He’s the guy who gave us The Texas Chainsaw Massacre: The Beginning, which reportedly led punctuation to tell its agent that it didn’t want to work with Liebesman ever again.
The great thing about Battle Los Angeles is that rather than see every war cliché in different movies, here’s a chance to see them all in the same one! Don’t make me work for my clichés – that would be so cliché!
War-bots from Mars are attacking the California coast! This is what happens when the speed of light finally allows old episodes of Baywatch to reach a distant star!
If ever there was a time for Toronto to stand in for LA, this would be it. Instead Louisiana has that honor. “It’s amazing how convincingly Baton Rouge can be dressed to look like LA,” said star Aaron Eckhart, as he munched on fried catfish at the po’ boy shop at Hollywood and Vine.
But enough about lunch! There’s an invasion to repel!
“Don’t fire until you see the whites of Anderson Cooper’s hair!” said the Commander. “Kill anything that is not human!” he added. “Especially if it works for TMZ!”
What would a sci-fi war movie be without America’s leading testosterone-filled sweetheart, Michelle Rodriguez? Yes, if your dream-girl is a contestant on Wrestlemania, Michelle Rodriguez is the babe for you. “I’m the big screen’s answer to Nia Peeples,” said Rodriguez, slurping her Gumbo, as reporters rapidly searched IMDB.
Why are the aliens attacking us? They want our water! “But not from the same bottles,” they caution. “This movie is aimed at eight-year-old boys, and we fear your cooties!”
Alien attacks are wreaking havoc on Santa Monica. “I’ve never seen this many Lululemon customers burned to death,” said Rodriquez. “Not unless they’re trying to make a return after 15 days.”
Anywhere else, refugees would be begging for food and shelter, but here in Santa Monica the question was whether or not you can return a charred Fendi bag to Nordstrom.
They’re laying waste to LA, these aliens! This is just how far fans of Two and a Half Men will go.
“The military will have to bomb Santa Monica,” warned Rodriguez.
“That’s where Warner Bros is, so they’re no stranger to bombs,” said Eckhart.
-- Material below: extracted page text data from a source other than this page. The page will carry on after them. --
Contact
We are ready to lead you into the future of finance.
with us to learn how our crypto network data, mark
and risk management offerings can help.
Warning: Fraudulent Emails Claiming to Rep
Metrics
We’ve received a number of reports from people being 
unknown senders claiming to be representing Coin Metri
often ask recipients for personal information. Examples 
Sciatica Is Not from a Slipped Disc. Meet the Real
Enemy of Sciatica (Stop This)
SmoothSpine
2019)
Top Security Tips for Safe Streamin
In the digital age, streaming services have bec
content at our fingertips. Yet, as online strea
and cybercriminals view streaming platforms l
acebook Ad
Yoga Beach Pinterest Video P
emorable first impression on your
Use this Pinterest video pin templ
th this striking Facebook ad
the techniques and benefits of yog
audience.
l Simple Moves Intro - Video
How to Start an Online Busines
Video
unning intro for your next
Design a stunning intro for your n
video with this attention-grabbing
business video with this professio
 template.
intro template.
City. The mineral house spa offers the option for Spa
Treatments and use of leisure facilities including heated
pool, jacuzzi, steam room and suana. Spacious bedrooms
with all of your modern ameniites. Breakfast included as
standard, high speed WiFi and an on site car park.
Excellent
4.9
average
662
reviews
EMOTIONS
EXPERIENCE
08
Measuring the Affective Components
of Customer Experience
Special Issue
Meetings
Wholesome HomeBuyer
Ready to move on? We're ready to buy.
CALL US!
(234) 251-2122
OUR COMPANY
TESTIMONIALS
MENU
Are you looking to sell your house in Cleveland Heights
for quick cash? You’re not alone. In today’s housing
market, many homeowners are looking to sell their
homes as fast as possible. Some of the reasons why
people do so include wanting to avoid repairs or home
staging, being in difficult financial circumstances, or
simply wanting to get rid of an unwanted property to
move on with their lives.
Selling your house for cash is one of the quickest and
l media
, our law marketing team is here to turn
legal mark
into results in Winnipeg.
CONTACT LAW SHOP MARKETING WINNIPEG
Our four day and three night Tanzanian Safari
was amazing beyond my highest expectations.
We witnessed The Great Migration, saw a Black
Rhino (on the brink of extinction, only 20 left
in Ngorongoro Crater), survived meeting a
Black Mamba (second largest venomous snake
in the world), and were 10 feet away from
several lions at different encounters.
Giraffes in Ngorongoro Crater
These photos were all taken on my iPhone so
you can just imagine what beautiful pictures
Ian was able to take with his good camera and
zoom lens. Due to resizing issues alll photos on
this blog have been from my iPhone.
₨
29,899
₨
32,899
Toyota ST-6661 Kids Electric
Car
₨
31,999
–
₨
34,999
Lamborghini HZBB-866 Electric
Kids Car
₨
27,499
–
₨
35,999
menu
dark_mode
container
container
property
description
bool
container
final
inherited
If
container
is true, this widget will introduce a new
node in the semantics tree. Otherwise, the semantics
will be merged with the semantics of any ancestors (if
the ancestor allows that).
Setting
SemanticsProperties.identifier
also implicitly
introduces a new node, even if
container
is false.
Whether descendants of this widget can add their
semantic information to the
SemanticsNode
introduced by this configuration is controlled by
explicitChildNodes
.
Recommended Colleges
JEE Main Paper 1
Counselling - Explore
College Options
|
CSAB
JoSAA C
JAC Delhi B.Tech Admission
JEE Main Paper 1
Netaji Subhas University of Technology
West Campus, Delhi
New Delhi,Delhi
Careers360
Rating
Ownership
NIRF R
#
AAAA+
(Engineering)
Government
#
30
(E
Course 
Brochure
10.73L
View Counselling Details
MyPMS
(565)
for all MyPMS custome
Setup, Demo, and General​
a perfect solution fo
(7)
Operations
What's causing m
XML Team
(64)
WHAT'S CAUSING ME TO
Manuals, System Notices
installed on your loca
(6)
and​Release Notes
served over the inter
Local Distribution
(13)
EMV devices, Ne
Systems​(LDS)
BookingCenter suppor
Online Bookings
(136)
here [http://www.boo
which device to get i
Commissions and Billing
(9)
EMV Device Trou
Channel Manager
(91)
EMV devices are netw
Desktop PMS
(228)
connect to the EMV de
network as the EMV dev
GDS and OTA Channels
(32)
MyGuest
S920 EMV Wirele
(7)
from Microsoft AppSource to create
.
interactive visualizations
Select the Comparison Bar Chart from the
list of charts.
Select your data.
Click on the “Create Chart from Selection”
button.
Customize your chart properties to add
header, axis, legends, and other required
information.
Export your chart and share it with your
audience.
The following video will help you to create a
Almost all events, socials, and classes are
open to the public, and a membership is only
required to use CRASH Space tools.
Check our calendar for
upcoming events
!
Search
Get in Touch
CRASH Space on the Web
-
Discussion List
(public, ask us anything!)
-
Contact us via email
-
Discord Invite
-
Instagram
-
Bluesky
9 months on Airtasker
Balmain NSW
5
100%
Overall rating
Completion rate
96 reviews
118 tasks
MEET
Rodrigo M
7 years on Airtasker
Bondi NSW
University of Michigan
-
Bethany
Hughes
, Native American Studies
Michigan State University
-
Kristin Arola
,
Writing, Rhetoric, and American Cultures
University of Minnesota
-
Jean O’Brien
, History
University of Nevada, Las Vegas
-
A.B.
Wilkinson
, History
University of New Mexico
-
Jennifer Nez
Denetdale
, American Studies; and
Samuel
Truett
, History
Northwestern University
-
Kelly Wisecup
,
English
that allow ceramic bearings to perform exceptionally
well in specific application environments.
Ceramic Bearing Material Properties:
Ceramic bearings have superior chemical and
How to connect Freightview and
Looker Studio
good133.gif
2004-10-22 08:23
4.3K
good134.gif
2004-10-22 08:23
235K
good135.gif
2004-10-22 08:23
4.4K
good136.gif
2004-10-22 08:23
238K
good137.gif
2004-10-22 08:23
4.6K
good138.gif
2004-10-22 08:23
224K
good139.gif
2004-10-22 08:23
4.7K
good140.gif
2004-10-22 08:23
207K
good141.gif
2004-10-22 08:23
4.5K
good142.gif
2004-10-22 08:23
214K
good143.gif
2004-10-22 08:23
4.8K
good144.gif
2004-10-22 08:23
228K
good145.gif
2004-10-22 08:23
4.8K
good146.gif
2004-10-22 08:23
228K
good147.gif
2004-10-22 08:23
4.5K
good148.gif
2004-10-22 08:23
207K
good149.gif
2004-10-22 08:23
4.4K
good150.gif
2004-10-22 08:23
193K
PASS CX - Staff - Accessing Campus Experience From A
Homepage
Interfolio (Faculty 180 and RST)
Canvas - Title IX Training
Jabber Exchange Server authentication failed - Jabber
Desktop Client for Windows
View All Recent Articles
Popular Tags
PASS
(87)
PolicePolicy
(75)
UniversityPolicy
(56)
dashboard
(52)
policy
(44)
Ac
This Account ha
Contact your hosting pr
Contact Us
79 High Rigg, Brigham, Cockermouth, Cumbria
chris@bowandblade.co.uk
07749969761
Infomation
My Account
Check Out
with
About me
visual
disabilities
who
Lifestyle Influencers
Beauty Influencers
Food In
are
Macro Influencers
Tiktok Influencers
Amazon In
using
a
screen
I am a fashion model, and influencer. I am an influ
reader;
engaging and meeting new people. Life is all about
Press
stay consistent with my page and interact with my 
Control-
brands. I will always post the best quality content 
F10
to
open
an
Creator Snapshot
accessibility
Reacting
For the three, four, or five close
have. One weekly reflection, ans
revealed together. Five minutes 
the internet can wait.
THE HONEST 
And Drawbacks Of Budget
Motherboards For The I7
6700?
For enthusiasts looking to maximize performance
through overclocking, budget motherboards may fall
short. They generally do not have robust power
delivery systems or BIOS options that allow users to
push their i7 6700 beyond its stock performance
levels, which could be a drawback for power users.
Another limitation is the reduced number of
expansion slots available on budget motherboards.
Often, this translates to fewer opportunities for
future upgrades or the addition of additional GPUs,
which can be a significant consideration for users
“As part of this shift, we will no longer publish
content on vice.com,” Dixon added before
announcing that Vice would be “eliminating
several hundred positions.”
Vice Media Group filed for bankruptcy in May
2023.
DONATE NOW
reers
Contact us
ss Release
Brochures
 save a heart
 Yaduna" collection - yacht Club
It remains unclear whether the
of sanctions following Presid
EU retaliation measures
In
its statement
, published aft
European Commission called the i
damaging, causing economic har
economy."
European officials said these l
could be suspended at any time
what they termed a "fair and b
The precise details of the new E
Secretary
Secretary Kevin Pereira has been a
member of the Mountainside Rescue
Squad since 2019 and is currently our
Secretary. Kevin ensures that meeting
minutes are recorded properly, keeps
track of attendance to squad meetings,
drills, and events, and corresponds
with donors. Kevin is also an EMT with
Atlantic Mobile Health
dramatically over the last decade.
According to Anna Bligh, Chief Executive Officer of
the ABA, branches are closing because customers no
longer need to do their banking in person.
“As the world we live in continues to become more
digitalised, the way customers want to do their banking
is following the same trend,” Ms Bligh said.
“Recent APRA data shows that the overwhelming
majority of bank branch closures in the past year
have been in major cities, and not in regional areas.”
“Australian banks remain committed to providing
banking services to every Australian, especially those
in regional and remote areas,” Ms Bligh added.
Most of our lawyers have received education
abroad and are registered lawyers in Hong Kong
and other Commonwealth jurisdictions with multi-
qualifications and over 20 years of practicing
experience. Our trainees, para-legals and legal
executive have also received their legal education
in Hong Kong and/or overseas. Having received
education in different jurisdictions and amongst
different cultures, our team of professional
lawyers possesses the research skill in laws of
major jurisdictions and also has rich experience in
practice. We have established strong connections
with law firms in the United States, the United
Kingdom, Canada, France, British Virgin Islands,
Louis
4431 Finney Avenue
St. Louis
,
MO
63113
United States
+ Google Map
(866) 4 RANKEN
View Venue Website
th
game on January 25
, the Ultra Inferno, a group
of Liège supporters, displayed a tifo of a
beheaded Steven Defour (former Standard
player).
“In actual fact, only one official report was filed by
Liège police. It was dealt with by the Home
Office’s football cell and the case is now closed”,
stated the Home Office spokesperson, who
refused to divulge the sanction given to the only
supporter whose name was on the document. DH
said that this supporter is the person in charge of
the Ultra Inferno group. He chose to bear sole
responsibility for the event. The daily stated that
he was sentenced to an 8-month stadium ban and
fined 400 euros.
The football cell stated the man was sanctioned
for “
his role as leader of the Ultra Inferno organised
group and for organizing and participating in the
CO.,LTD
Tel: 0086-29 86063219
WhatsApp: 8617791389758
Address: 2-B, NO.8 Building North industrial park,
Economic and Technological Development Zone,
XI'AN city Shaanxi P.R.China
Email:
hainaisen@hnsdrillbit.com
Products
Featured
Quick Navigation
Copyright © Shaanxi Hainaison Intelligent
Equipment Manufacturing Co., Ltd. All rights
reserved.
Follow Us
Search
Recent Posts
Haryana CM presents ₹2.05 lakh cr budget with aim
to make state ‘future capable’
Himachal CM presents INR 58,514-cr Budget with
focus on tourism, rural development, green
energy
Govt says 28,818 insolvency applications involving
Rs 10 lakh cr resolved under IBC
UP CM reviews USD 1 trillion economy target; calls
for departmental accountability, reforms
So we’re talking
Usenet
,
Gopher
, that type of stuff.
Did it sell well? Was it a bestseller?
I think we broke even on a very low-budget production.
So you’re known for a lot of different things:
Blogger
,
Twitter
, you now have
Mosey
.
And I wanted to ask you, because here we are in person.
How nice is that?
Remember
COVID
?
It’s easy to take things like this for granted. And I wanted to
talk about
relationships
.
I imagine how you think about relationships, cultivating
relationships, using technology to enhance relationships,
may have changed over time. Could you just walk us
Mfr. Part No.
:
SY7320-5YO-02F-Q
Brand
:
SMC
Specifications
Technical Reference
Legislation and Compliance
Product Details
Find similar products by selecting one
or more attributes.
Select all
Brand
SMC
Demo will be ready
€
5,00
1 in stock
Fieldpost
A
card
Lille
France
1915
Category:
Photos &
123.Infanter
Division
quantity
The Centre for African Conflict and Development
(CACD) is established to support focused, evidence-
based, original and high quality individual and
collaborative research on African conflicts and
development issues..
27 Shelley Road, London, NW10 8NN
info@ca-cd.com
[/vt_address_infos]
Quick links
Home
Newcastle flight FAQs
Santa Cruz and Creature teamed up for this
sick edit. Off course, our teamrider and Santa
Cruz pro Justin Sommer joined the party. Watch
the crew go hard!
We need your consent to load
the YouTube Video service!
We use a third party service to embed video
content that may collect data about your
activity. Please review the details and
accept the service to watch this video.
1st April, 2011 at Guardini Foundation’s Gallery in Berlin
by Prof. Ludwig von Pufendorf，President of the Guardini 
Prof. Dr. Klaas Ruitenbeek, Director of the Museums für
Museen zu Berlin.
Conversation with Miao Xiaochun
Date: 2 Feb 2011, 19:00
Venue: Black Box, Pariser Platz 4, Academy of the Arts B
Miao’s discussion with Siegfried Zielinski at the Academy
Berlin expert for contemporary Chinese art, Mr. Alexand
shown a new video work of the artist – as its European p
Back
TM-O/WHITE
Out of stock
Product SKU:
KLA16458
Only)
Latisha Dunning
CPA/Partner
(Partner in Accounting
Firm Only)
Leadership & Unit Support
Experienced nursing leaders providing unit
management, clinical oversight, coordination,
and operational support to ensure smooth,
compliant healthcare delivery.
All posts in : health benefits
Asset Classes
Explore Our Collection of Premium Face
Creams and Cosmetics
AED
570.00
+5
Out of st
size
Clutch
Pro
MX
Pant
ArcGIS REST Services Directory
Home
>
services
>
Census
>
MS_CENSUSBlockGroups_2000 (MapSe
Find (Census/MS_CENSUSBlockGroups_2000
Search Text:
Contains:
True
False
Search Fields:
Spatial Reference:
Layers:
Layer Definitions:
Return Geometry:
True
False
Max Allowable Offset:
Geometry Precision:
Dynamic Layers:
Ultimately the aliens are overcome when Michelle Rodriquez undresses to a belly-tee and arm-wrestles the attackers into submission.
Eckhart would help, but he’s busy finishing up his autobiography: “How to go from Ladies’ Man to Grizzled Character Actor in Six Easy Steps.”
Step six: Meet punctuation at the airport. Remind it that “we’ll always have Paris” as it escapes from Casablanca.